PREMIUM TIMES reported how the two corps members, Okafor Obianuju and Orji Oritsetsolaye, were sent packing for allegedly refusing to wear the NYSC kits in camp.
They were said to have worn skirts, against the usual trousers given to them by the NYSC.
The two women allegedly rebuffed efforts to make them wear the approved kits, forcing the NYSC to de-kit and decamp them.
Following widespread misconception and condemnation that trailed the story, the NYSC on Monday moved to clear the air on the issue.
The State Coordinator, Ann Ibe, told reporters that the NYSC followed due process in de-kiting the corps members.
According to her, the corps members were queried for flouting Schedule 1 Article 3 (b) (ix) of the NYSC Bye-Laws 1993.
The article she cited deals with the code of conduct of corps members especially as it has to do with the mode of dressing.
A copy of the bye-laws obtained by this newspaper states in Schedule 1 Article 3 that “Every member shall observe the following code of conduct during the period for which the code relates.”
It goes on to state in (b) (ix) that during the orientation, every member shall wear the various uniform provided for activities.
Mrs Ibe said the bye-laws also stipulated punishment for offenders in schedule 2 article 1(I) (a).
The said schedule 2 article (I) (a) states that “failure to wear the uniform provided for any particular activity, the Corps Member should be informed to go and wear the uniform, failing which he will be decamped.”
Mrs Ibe said the corps members were de-kited in line with the recommendations of the NYSC Camp Court.
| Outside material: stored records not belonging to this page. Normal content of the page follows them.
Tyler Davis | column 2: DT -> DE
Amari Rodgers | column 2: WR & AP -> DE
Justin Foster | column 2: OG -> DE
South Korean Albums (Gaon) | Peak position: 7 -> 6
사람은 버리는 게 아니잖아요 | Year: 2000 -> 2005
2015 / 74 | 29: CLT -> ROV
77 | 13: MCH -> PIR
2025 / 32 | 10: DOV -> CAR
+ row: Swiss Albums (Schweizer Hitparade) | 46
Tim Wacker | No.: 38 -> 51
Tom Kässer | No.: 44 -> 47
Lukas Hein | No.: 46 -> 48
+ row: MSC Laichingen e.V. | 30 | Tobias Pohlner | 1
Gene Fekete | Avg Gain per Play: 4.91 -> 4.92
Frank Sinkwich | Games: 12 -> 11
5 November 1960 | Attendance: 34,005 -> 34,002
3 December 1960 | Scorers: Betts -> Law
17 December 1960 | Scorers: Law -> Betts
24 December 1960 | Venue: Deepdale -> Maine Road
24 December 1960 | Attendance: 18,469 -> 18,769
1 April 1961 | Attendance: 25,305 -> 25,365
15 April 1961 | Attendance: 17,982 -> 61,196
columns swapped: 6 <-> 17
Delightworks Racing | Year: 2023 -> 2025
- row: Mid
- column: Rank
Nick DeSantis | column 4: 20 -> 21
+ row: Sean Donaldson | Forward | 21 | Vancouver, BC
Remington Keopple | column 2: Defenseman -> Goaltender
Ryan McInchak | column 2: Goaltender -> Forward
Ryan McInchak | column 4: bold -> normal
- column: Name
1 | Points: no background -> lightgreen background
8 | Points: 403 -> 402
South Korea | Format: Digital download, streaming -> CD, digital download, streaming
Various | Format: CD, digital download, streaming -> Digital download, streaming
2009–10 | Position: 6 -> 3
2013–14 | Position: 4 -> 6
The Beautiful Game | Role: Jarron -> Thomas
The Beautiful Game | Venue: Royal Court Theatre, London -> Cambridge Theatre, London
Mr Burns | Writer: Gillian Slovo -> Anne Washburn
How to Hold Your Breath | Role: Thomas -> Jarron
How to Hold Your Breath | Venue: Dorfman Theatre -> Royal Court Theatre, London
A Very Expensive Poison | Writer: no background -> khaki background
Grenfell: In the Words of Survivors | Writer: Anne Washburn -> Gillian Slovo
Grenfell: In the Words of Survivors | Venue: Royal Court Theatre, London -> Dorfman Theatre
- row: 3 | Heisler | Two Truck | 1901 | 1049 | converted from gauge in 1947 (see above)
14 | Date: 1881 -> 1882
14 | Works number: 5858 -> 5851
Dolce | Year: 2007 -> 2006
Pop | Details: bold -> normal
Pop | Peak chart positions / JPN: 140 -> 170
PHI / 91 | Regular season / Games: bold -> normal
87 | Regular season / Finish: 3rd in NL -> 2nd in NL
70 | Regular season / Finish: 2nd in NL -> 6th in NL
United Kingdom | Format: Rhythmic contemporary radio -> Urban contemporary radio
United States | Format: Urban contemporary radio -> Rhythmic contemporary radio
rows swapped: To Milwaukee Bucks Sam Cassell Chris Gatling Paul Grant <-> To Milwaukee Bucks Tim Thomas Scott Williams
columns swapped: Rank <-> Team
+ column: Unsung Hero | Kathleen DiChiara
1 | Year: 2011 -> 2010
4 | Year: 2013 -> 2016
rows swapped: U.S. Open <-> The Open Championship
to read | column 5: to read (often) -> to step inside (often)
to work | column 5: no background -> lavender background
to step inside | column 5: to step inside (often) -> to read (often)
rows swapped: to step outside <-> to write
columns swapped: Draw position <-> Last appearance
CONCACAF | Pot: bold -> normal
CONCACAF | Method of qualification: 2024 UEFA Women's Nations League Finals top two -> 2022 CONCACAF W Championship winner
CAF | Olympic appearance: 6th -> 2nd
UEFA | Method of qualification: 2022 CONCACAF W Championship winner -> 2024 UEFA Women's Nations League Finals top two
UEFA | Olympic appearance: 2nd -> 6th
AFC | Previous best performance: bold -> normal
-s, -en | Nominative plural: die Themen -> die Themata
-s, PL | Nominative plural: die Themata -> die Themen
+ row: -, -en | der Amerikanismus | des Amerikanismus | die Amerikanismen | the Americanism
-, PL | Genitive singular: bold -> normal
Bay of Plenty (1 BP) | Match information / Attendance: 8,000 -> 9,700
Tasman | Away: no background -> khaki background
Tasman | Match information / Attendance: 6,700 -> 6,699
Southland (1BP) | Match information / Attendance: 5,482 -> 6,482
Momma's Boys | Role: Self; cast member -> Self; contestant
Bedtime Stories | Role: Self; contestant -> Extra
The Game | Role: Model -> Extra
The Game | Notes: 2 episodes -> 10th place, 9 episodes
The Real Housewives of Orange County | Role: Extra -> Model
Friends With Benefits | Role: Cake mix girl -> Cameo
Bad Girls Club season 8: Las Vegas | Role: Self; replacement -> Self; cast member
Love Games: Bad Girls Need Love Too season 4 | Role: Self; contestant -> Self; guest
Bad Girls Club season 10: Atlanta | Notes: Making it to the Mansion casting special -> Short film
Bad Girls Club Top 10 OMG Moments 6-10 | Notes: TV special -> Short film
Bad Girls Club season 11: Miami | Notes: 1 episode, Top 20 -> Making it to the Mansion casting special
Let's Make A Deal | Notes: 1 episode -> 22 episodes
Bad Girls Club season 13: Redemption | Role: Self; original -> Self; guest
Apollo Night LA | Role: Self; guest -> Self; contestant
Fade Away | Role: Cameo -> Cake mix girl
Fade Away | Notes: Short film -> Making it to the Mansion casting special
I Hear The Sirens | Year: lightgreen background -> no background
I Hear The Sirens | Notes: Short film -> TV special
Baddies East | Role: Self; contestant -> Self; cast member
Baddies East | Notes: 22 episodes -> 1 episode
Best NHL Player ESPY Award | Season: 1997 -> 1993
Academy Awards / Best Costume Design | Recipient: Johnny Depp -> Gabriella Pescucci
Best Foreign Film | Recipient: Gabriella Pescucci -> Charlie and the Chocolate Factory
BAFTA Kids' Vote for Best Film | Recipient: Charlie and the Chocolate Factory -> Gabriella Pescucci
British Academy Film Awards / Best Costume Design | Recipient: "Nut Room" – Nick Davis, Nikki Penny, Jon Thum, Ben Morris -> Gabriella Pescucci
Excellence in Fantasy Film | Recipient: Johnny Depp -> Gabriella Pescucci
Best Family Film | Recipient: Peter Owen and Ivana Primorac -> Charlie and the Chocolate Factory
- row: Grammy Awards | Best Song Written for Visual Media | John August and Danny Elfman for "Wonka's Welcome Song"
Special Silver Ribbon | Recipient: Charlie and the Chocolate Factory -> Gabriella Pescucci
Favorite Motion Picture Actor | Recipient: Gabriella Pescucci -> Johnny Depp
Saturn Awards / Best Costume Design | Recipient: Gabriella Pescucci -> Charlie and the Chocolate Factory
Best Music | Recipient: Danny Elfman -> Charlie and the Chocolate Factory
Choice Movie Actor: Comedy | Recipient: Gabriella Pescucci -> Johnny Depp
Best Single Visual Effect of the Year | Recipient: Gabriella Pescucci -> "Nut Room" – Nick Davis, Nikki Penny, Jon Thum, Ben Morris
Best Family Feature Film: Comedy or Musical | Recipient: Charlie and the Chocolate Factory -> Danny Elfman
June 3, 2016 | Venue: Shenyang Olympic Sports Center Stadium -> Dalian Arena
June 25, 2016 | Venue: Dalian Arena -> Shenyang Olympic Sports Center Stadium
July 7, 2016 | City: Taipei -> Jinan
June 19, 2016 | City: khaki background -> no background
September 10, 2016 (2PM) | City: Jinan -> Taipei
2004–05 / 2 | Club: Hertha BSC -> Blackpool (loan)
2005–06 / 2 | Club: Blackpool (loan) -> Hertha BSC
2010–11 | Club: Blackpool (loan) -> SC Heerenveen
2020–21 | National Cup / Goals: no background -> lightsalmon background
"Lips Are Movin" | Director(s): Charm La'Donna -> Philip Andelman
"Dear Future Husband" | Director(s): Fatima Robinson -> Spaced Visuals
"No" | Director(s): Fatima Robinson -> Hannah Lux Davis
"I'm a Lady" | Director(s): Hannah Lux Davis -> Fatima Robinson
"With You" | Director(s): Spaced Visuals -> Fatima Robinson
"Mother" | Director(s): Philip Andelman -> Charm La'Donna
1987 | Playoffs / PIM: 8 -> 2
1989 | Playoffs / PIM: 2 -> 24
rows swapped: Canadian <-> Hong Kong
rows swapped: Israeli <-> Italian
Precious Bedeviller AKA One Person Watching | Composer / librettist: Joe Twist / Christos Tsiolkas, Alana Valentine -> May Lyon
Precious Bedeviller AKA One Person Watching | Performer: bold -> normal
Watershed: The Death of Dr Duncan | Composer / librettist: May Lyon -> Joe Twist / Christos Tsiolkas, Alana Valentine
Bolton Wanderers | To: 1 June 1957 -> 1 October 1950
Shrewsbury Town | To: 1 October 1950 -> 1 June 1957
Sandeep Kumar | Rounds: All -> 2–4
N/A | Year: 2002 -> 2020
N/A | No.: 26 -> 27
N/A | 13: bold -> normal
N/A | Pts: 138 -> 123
The court is the NYSC Disciplinary Committee which handles cases arising in camp.
“The court considered their cases and gave them the opportunity to defend themselves for not being properly kitted in line with service regulations which includes undertaking to keep to the rules and regulations of the scheme.
“They were properly defended by a corps lawyer and at the end, the Court found them guilty and recommended they be decamped and de-kitted,” she said.
The State Coordinator, however, noted that though they were de-kitted and decamped, the matter has been forwarded to the headquarters of the scheme for final determination.
The affected corps members are yet to explain their stance publicly.